* Task description
From the line that contains "Left hand at" to the end of the entries, write out every line exactly, including both ends, and nothing more.
[Supplied entries — start]
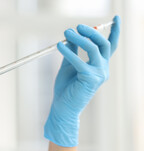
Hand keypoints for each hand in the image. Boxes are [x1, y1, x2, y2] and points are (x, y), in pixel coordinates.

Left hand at [44, 16, 120, 146]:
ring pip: (93, 49)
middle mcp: (103, 69)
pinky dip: (68, 52)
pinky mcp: (90, 78)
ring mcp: (99, 74)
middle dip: (91, 32)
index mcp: (100, 66)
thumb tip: (71, 35)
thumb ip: (72, 51)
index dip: (115, 31)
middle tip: (77, 26)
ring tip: (66, 33)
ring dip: (79, 38)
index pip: (110, 46)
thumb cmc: (66, 88)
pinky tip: (59, 46)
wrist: (62, 108)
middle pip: (103, 44)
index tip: (116, 18)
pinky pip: (79, 60)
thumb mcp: (69, 66)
[Supplied entries — finish]
* Expected answer
Left hand at [44, 16, 120, 146]:
ring pip: (93, 49)
middle mcp: (103, 69)
pinky dip: (68, 52)
pinky mcp: (90, 78)
ring mcp: (99, 74)
middle dip: (91, 32)
index mcp: (100, 66)
thumb tip: (71, 35)
thumb ip: (72, 51)
index dip: (115, 31)
middle tip: (77, 26)
ring tip: (66, 33)
ring dip: (79, 38)
index pip: (110, 46)
thumb cmc: (66, 88)
pinky tip: (59, 46)
wrist: (62, 108)
middle pip: (103, 44)
index tip: (116, 18)
pinky pip: (79, 60)
thumb mcp: (69, 66)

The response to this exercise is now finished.